Digital Skills Crisis

News & Technical Blog

The UK is facing a ‘digital skills crisis’ according to the House of Commons Science and Technology Committee, stating that more than 12 million adults lack digital knowhow. This report also states 1 in 12 Britons have never used the internet. The Committee said ‘systemic problems’ with digital education and training within the work place have led to a lack of digital skills costing the economy an estimated £63 million a year in lost income. They went on to say that only urgent action from Government, industry, schools and universities could prevent any skills shortages from damaging future productivity and competitiveness.

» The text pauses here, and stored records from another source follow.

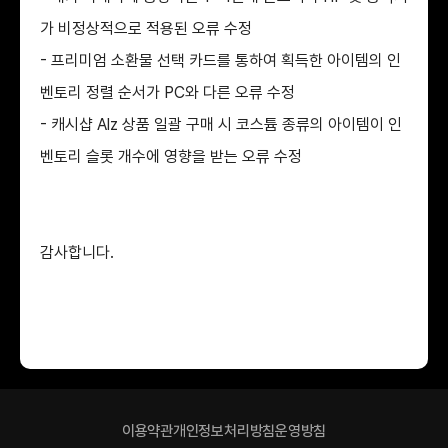
가 비정상적으로 적용된 오류 수정
- 프리미엄 소환물 선택 카드를 통하여 획득한 아이템의 인
벤토리 정렬 순서가 PC와 다른 오류 수정
- 캐시샵 Alz 상품 일괄 구매 시 코스튬 종류의 아이템이 인
벤토리 슬롯 개수에 영향을 받는 오류 수정
감사합니다.
이용약관
개인정보처리방침
운영방침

They found that the ‘skills gap’ was evident in all stages of the education and training ‘pipeline’ from the classroom through to the workplace. A survey of school IT equipment found that 22% was ‘ineffective’ while only 35% of computer science teachers had a relevant qualification.

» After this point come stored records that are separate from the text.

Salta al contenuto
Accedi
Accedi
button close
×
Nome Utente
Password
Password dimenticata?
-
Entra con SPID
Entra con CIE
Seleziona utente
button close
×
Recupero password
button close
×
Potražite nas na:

The Committee is calling for some actions to be made, some of these include:

  • Apprenticeships should be made to be more digitally focused, instead of it being the main focus in digital apprenticeships
  • Industry led vocationally-focused digital careers in universities
  • Universities to provide ‘code conversion courses’ to help graduates from non-computer science backgrounds enter the tech sector
  • Apprenticeship scheme processes to be simplified to allow SMEs to participate more easily.

As well as this MPs have questioned why it is taking so long for the Government to produce the long-promised ‘Digital Strategy’ and call for it to be published without further delay.

Without any further action this could become a big problem for the UK’s digital industry. It’s the fastest growing industry in the UK, growing 32% faster than the UK’s wider economy. With such rapid growth we could find that there will be a lack of qualified individuals to be hired into the industry – it is estimated that the UK will need a further 745,000 additional workers with additional skills by 2017.

If the changes suggested by the Committee are put in place, I think we shouldn’t have any problem in finding these additional skilled workers.